Bettel also praised decisions taken 10 years ago to diversify the economy, something he said the current government had invested in and developed "massively" since 2014.
'Reform' was a key word in Bettel's speech, with reforms surrounding families and children among the first he listed.
He said maximising the time children and parents had to spend together had been at the core of those reforms, citing changes to parental leave and exceptional leave.
He said the government wanted to continue to improve the flexibility of working hours.
Education reforms were also high on the prime minister's agenda. He said the reforms put in place had aligned school programmes closer to "reality" and praised the development of state schools with European programmes.
He also announced that the government was preparing a project that would allow students to complete their high school diplomas and vocational training simultaneously.
Bettel said schools had become more modern in recent years and more socially responsible, particularly through the introduction of 20 hours of free childcare a week and free school books.
A doer, not a follower
The prime minister said the country had to face the reality that it was dependent on investment from foreign countries and that, as a country with limited space and resources, it was critical the country be "a doer and not a follower".
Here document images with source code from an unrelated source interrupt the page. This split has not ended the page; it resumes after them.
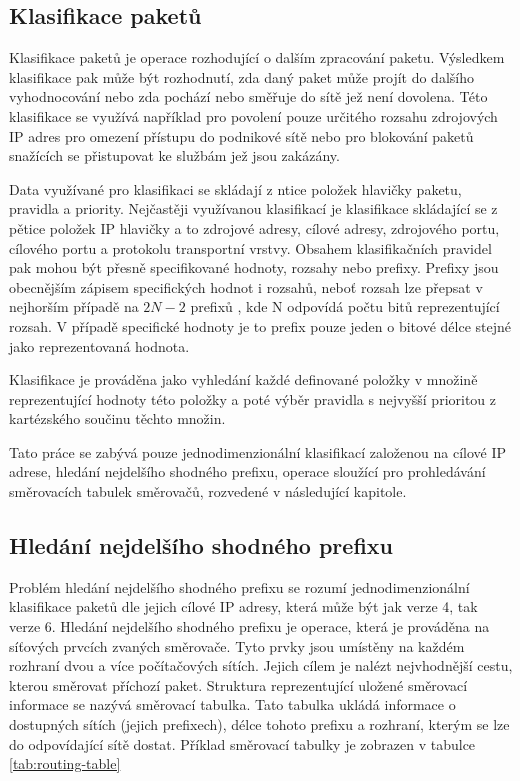 \subsection{Klasifikace paketů}

Klasifikace paketů je operace rozhodující o dalším zpracování paketu.
Výsledkem klasifikace pak může být rozhodnutí, zda daný paket může projít do
dalšího vyhodnocování nebo zda pochází nebo směřuje do sítě jež není dovolena.
Této klasifikace se využívá například pro povolení pouze určitého rozsahu zdrojových IP adres
pro omezení přístupu do podnikové sítě nebo pro blokování paketů snažících se přistupovat
ke službám jež jsou zakázány.

Data využívané pro klasifikaci se skládají z ntice položek hlavičky paketu, pravidla a priority.
Nejčastěji využívanou klasifikací je klasifikace skládající se z pětice položek IP hlavičky
a to zdrojové adresy, cílové adresy, zdrojového portu, cílového portu a protokolu transportní vrstvy.
Obsahem klasifikačních pravidel pak mohou být přesně specifikované hodnoty, rozsahy nebo prefixy.
Prefixy jsou obecnějším zápisem specifických hodnot i rozsahů, neboť rozsah lze přepsat v nejhorším
případě na $2N - 2$ prefixů \cite{clasification-prefix}, kde N odpovídá počtu bitů reprezentující rozsah. V případě specifické hodnoty
je to prefix pouze jeden o bitové délce stejné jako reprezentovaná hodnota.

Klasifikace je prováděna jako vyhledání každé definované položky v množině reprezentující hodnoty
této položky a poté výběr pravidla s nejvyšší prioritou z kartézského součinu těchto množin.

Tato práce se zabývá pouze jednodimenzionální klasifikací založenou na cílové IP adrese, hledání
nejdelšího shodného prefixu, operace sloužící pro prohledávání směrovacích tabulek směrovačů,
rozvedené v následující kapitole.

\subsection{Hledání nejdelšího shodného prefixu}\label{section:lpm} %
Problém hledání nejdelšího shodného prefixu se rozumí jednodimenzionální klasifikace paketů dle
jejich cílové IP adresy, která může být jak verze 4, tak verze 6.
Hledání nejdelšího shodného prefixu je operace, která je prováděna
na síťových prvcích zvaných směrovače. Tyto prvky jsou umístěny na každém rozhraní dvou a více
počítačových sítích. Jejich cílem je nalézt nejvhodnější cestu, kterou směrovat příchozí paket.
Struktura reprezentující uložené směrovací informace se nazývá směrovací tabulka.
Tato tabulka ukládá informace o dostupných sítích (jejich prefixech), délce tohoto prefixu a rozhraní,
kterým se lze do odpovídající sítě dostat. Příklad směrovací tabulky je zobrazen v tabulce \ref{tab:routing-table}

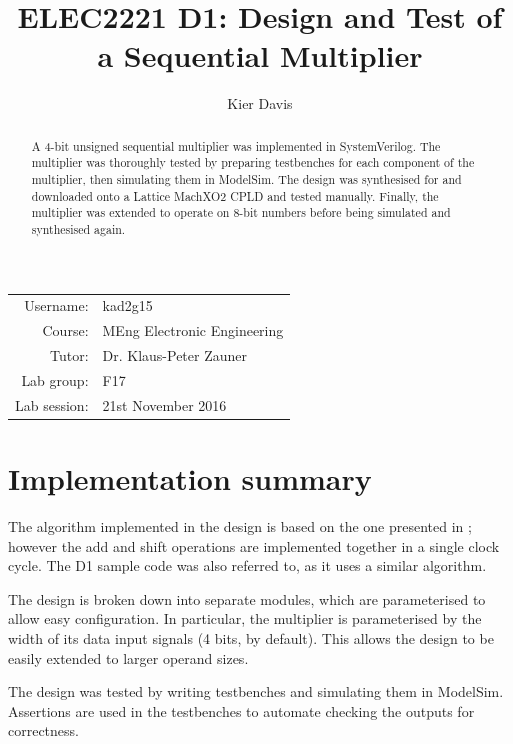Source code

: \documentclass[a4paper]{article}
\title{ELEC2221 D1: Design and Test of a Sequential Multiplier}
\author{Kier Davis}
\begin{document}
\maketitle

\begin{table}[h]
  \centering
  \begin{tabular}{rl}
    Username: & kad2g15 \\
    Course: & MEng Electronic Engineering \\
    Tutor: & Dr. Klaus-Peter Zauner \\
    Lab group: & F17 \\
    Lab session: & 21st November 2016 \\
  \end{tabular}
\end{table}


\begin{abstract}
  A 4-bit unsigned sequential multiplier was implemented in SystemVerilog. The multiplier was thoroughly tested by preparing testbenches for each component of the multiplier, then simulating them in ModelSim. The design was synthesised for and downloaded onto a Lattice MachXO2 CPLD and tested manually. Finally, the multiplier was extended to operate on 8-bit numbers before being simulated and synthesised again.
\end{abstract}

\section{Implementation summary}
\label{sec:intro}

The algorithm implemented in the design is based on the one presented in \cite{gunton10}; however the add and shift operations are implemented together in a single clock cycle. The D1 sample code \cite{samplecode} was also referred to, as it uses a similar algorithm.

The design is broken down into separate modules, which are parameterised to allow easy configuration. In particular, the multiplier is parameterised by the width of its data input signals (4 bits, by default). This allows the design to be easily extended to larger operand sizes.

The design was tested by writing testbenches and simulating them in ModelSim. Assertions are used in the testbenches to automate checking the outputs for correctness.
\end{document}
"The broadly different environment now, influenced by geopolitical developments, meant that changes were necessary," he said.
"We are squeezed between China and Russia on one side and the US on the other. We are competitors for our partners, and, through Brexit, an important ally in terms of the financial sector has been weakened. But we built and expanded existing alliances."
He highlighted how quickly Luxembourg had built up a global reputation in the space sector and
fintech, taking pains to emphasise that Luxembourg's economy could not be solely linked to the EU, steel, finance, satellites or the cargo industry.
"Our country needs to be tied to a vision, a strategy, to the future and to courage," he said.
"The first step has been taken."
Luxembourg cannot afford a standstill
Bettel ended his speech talking about how different Luxembourg was now compared with 2013, citing a law on equal pay between men and women, a new nationality law, a new relationship between church and state, a different abortion law and a new hospital law.
Although the prime minister did not directly address the issue of growth, which has informed many of the party debates taking place, he hinted at it in his closing remarks.
"Luxembourg is more modern today and better prepared for the challenges that lie ahead of us," Bettel said.
"That development needs to continue because we need that progress, and we cannot afford a standstill."
Not everyone was impressed, however, with several opposition lawmakers criticising Bettel's lack of vision or "problem awareness".